* [Text for analysis]:
In 2005, Jiang graduated from the College of William & Mary with a bachelor's degree in Philosophy and a minor in Chemistry. She worked on the student-run television station WMTV, and credits the university for developing her curiosity. She earned a Master's in broadcast journalism from Syracuse University, graduating in 2006. She was also recognized for her contributions in the field of communications as an inductee of Newhouse School of Public Communication's Professional Gallery in 2012.

Career

After completing her degree in broadcast journalism and from 2006 to 2008, Jiang was a reporter for WBOC-TV in  Salisbury, Maryland. From 2008 until 2012, she worked at WJZ-TV, Baltimore. From 2012 to 2015, Jiang worked on WCBS-TV, New York City as a general assignment reporter and fill-in anchor where she covered major stories such as the Boston Marathon bombings, the Sandy Hook Elementary School shootings, and the Hurricane Sandy.

In 2013, WBZ-TV, Boston, won a regional Emmy award in the 34th News & Documentary Emmy Awards for the spot news coverage of the Newtown Tragedy which Jiang was involved in reporting. In 2014 Jiang was the Gala Dinner MC for the Outstanding 50 Asian Americans in Business Gala Dinner which also featured letters of support from then-president Barack Obama, Andrew Cuomo and Bill de Blasio.

In 2015, Jiang moved to Washington, D.C. to become a correspondent for Newspath, the 24-hour news gathering service for CBS News. As part of her role she has covered major political stories such as the 2016 United States presidential elections, the funeral of the First Lady of the United States Barbara Bush, and the congressional baseball shooting, also extensively reporting on both the Obama and Trump administrations. In 2018, Jiang became CBS News correspondent for the White House, following her coverage of President Donald Trump's G-7 Summit and the Trump administration's 'zero tolerance' policy. Jiang traveled with President Trump on many occasions, including on-board Air Force One, and has covered stories including Trump and Russian President Vladimir Putin's historic summit in Helsinki, the Mueller Probe, the 2020 United States Presidential elections, and president Trump's first and second impeachments.

* [Supplied data]:
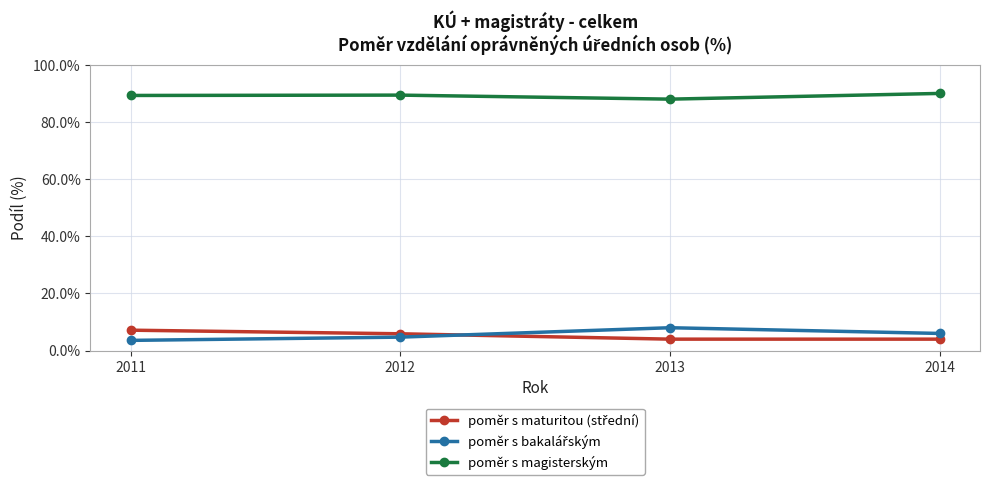

What is the difference between the highest and lowest values at 2011?

85.7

* [Required action]: Copy the passage from the text on Jiang's education and career, from "In 2013, WBZ-TV, Boston, won" up to and including "Bill de Blasio.", word for word.

* [Exercise result]:
In 2013, WBZ-TV, Boston, won a regional Emmy award in the 34th News & Documentary Emmy Awards for the spot news coverage of the Newtown Tragedy which Jiang was involved in reporting. In 2014 Jiang was the Gala Dinner MC for the Outstanding 50 Asian Americans in Business Gala Dinner which also featured letters of support from then-president Barack Obama, Andrew Cuomo and Bill de Blasio.